> TO DO: Set out as a numbered list, without blank lines, the lines running from the start of the rows through the line that contains "collection date as typed: 01 Oct 1949", with both of those lines included.

====== DATA EXCERPTS ======

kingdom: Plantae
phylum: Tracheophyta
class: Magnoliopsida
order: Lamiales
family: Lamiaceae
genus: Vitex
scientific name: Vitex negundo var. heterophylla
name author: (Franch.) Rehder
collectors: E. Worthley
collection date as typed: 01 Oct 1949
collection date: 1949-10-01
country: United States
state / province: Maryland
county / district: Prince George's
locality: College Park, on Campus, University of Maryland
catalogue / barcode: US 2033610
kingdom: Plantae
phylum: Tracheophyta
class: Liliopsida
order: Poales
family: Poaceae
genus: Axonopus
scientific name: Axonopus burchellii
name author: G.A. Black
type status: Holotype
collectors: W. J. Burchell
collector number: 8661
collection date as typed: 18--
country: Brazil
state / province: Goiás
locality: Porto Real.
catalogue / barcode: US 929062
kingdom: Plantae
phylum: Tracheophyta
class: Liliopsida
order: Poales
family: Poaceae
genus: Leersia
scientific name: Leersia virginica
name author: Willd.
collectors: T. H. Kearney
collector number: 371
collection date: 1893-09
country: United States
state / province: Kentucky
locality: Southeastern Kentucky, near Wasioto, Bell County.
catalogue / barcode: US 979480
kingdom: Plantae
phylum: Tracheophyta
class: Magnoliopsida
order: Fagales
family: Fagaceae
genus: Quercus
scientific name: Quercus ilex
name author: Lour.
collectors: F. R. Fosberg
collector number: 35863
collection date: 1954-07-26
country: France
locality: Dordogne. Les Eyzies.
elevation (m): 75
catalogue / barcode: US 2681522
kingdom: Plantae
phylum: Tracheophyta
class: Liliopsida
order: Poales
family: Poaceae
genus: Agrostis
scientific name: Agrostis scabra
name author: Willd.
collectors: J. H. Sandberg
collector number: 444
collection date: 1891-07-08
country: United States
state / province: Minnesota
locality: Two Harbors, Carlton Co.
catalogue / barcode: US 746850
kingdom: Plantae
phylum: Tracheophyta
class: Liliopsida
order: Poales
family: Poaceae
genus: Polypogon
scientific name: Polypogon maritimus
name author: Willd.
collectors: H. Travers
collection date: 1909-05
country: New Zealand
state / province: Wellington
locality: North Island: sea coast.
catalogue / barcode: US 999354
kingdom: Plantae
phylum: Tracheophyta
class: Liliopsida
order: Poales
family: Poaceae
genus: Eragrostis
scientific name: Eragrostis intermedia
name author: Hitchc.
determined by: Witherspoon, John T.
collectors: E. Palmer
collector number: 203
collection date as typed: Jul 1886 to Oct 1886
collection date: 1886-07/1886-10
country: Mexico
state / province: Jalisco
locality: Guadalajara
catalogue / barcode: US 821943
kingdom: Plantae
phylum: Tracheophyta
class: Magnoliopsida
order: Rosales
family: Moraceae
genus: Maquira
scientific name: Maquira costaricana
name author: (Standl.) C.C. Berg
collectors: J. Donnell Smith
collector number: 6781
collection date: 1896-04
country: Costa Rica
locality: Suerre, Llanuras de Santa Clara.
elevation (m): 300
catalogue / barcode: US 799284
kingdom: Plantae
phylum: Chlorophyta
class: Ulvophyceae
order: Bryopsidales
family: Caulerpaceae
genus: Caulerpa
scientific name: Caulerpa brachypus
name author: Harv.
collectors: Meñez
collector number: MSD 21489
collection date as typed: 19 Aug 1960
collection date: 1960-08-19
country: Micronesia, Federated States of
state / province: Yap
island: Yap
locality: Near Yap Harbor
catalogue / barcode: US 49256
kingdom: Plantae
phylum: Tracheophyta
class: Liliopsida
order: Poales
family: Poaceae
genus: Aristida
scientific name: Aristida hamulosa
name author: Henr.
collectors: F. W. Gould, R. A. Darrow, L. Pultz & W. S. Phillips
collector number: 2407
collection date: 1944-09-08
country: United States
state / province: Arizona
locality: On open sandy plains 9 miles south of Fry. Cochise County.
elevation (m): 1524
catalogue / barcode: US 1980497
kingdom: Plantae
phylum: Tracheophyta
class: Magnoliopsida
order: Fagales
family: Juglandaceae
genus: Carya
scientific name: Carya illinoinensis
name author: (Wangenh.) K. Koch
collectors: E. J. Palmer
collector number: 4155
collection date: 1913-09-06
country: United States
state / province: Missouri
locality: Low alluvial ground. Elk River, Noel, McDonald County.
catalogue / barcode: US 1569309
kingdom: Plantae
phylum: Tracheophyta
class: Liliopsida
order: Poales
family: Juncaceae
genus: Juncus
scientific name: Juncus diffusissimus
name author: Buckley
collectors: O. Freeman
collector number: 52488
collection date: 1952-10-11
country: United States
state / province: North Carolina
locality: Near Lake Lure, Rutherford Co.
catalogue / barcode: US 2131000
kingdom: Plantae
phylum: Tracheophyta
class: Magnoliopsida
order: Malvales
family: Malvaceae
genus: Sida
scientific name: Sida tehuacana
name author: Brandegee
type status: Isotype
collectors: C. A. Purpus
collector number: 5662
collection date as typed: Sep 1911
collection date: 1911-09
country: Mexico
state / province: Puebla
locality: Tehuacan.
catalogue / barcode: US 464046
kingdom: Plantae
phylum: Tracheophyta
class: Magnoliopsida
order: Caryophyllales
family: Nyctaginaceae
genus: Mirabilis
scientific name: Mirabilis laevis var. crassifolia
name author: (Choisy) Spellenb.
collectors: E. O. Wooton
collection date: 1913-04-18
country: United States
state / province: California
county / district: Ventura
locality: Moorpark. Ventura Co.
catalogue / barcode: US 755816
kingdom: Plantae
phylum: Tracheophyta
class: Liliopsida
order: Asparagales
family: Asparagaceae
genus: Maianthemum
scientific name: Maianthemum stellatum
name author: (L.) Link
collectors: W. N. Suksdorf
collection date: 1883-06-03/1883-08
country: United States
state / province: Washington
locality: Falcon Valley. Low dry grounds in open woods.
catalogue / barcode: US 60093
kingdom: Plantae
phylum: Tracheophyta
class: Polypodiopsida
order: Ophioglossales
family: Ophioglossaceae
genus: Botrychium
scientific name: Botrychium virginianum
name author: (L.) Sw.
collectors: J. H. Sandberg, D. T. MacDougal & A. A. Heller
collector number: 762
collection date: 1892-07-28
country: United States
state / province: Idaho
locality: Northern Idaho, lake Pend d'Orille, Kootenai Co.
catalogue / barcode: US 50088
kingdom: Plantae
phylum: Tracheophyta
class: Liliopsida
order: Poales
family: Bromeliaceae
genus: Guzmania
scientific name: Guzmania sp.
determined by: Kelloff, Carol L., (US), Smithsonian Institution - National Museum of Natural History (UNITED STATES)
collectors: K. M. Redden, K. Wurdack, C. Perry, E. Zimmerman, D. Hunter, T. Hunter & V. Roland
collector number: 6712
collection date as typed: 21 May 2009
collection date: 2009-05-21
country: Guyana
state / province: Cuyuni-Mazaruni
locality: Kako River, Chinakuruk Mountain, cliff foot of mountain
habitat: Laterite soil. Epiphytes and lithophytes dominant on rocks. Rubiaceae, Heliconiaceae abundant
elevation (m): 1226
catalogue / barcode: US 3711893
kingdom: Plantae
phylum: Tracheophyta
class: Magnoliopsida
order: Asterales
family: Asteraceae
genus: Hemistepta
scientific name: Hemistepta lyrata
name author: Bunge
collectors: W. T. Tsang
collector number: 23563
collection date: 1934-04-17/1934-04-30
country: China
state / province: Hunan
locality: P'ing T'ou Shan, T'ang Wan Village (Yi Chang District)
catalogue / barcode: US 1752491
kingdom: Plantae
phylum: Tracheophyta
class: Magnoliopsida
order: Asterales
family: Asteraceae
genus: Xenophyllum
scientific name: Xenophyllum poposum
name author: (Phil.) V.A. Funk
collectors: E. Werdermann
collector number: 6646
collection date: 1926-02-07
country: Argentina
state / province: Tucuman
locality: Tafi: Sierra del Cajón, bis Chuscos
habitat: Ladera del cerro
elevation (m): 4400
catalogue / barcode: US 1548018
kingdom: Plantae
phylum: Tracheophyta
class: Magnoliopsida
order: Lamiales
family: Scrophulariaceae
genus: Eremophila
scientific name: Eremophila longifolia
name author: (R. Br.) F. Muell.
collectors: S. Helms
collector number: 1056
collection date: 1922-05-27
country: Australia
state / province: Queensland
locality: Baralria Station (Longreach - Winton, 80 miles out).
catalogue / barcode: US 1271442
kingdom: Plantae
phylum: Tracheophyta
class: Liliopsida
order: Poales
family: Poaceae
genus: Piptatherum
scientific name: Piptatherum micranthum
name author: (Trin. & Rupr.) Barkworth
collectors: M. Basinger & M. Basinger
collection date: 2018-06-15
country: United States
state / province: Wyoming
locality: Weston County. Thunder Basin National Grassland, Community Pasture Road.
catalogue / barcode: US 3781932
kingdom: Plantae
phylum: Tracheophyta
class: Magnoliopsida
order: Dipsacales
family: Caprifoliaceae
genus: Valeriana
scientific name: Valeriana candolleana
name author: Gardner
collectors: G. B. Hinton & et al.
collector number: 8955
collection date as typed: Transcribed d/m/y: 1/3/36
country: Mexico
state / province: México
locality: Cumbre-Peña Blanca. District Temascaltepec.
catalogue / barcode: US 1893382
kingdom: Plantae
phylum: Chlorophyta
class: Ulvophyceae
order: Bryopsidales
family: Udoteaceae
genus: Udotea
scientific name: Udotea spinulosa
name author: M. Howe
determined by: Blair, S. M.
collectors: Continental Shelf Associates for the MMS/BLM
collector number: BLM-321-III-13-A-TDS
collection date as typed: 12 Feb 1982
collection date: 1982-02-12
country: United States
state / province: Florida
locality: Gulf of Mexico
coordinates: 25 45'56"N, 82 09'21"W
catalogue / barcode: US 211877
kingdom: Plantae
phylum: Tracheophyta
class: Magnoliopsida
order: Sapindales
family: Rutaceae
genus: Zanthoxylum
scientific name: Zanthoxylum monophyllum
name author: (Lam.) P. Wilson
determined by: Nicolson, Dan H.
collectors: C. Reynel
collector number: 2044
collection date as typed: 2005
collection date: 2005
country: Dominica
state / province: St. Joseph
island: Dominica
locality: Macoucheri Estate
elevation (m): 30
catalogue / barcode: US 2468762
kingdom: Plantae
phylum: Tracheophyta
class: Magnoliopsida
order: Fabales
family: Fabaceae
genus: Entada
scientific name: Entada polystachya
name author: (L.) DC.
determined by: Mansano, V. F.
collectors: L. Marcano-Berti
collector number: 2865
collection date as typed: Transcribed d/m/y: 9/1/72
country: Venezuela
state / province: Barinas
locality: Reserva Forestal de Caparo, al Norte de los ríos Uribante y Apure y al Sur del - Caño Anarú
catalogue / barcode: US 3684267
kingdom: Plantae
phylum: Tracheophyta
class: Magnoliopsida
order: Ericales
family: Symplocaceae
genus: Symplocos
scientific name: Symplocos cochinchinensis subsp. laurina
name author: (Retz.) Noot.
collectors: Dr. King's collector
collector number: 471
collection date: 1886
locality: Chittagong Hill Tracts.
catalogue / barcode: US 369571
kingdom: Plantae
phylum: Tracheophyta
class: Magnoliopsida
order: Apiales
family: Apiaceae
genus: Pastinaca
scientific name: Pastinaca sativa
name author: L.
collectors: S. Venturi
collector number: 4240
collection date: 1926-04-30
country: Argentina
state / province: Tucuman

======

> RESPONSE BELOW:
1. kingdom: Plantae
2. phylum: Tracheophyta
3. class: Magnoliopsida
4. order: Lamiales
5. family: Lamiaceae
6. genus: Vitex
7. scientific name: Vitex negundo var. heterophylla
8. name author: (Franch.) Rehder
9. collectors: E. Worthley
10. collection date as typed: 01 Oct 1949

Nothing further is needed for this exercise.